» EXCERPTED TEXT:
——
A One-Vote Oddity
One Vote Denied U.S. Citizens of their Right to Due Process for Fifty-two Years. (Part 1)
“All persons born or naturalized in the United States, and subject to the jurisdiction thereof, are citizens of the United States and of the State wherein they reside. No State shall make or enforce any law which shall abridge the privileges or immunities of citizens of the United States; nor shall any State deprive any person of life, liberty, or property, without due process of law; nor deny to any person within its jurisdiction the equal protection of the laws.”
It is called Section 1 of the 14th Amendment to the Constitution and it was ratified in 1868. Sometimes called the “due process” clause, it was designed primarily to protect former slaves from the injustice of discrimination. Three years later, its chief author, Congressman John A. Bingham of Ohio, wrote that while protection of blacks was its initial impetus and primary focus, it was intended to protect all U.S. citizens.
Its extended application was first put to the test in 1873. A law in New Orleans had been passed by the carpetbag Louisiana legislature that gave a monopoly to one company on meat production. The law effectively put 1,000 New Orleans butchers out of work. The butchers alleged that their right to “due process” had been violated. The cases associated with this issue came to be known as The Slaughterhouse Cases of 1873.
When the case made its way to the Supreme Court, many of the justices were caught off guard. Seemingly, they had never considered the ramifications beyond the protection of recently freed slaves from southern whites. By a vote of 5-4, they sided with the state of Louisiana and denied the butchers petition. There was dissent of course. Justice Joseph P. Bradley concluded,
“It is futile to argue that none but the persons of the African race are intended to be benefited by this Amendment. They may have been the primary cause of the Amendment, but its language is general, embracing all citizens, and I think it was purposely so expressed.”
——
» WHAT YOU NEED TO DO:
**1.** Condense the paragraph beginning "Its extended application was first put to the test" from the 14th Amendment article into a short bulleted list that keeps its main facts.
**2.** In the 14th Amendment article, what was the Supreme Court's vote when it ruled for the state of Louisiana against the butchers?

Collected data entries:
——
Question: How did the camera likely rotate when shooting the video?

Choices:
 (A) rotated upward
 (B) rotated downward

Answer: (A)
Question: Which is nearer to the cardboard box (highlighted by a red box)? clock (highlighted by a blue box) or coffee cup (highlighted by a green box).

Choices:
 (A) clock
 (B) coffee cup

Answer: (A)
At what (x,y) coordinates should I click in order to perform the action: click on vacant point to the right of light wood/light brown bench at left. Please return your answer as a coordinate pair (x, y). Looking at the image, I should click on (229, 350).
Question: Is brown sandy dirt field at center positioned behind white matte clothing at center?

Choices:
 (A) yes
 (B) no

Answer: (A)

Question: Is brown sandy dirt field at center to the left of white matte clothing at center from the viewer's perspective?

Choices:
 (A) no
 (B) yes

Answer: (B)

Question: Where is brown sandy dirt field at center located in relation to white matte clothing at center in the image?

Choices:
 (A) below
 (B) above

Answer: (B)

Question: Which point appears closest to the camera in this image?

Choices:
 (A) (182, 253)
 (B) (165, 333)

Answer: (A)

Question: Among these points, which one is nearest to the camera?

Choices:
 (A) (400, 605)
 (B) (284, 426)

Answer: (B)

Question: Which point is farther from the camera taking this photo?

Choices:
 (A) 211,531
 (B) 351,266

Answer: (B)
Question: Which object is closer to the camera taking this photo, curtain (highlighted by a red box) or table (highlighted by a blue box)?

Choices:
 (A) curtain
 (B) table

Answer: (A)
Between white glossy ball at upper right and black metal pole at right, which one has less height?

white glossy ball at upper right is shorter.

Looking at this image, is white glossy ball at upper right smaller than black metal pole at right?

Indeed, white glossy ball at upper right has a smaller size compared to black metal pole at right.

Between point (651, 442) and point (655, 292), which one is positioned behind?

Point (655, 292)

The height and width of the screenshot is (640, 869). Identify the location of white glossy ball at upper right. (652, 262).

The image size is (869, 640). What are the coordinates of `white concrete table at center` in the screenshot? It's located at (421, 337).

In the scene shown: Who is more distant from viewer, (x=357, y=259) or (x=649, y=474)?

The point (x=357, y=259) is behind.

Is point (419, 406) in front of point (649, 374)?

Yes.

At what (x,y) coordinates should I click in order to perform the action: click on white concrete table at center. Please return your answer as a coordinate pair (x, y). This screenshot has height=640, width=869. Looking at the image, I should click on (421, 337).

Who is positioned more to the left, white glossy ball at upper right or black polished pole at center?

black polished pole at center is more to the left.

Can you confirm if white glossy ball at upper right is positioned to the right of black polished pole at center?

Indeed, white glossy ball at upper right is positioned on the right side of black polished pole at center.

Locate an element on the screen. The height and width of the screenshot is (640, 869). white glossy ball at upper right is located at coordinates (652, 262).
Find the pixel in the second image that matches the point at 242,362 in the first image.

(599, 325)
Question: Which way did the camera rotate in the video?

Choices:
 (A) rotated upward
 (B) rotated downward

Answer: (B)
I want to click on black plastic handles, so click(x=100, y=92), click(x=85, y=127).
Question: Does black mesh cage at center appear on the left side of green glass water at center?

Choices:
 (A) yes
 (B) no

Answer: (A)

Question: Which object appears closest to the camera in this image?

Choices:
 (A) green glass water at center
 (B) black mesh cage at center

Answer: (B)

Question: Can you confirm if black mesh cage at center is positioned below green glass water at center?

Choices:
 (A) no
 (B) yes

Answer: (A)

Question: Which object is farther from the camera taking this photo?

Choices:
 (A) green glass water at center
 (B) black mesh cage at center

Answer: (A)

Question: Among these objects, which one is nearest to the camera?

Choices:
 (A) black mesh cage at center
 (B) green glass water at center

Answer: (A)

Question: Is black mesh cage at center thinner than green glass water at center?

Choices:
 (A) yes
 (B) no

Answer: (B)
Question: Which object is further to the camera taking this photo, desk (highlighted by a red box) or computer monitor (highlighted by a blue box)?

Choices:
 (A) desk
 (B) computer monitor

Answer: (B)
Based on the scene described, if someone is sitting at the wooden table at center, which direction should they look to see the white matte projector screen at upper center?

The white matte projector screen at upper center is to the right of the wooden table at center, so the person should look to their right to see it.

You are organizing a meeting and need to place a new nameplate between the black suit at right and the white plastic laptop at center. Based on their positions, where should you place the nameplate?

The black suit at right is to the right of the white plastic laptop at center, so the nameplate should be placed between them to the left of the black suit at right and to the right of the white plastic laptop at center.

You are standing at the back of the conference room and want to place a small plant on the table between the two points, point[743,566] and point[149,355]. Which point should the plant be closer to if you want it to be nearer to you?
——
» OUTPUTS BY TASK:
**1.**
- The amendment's wider application was first tested in 1873.
- The carpetbag Louisiana legislature passed a New Orleans law giving one company a monopoly on meat production.
- The law put 1,000 New Orleans butchers out of work.
- The butchers claimed their right to "due process" had been violated.
- The related cases became known as The Slaughterhouse Cases of 1873.

**2.** The vote was 5-4.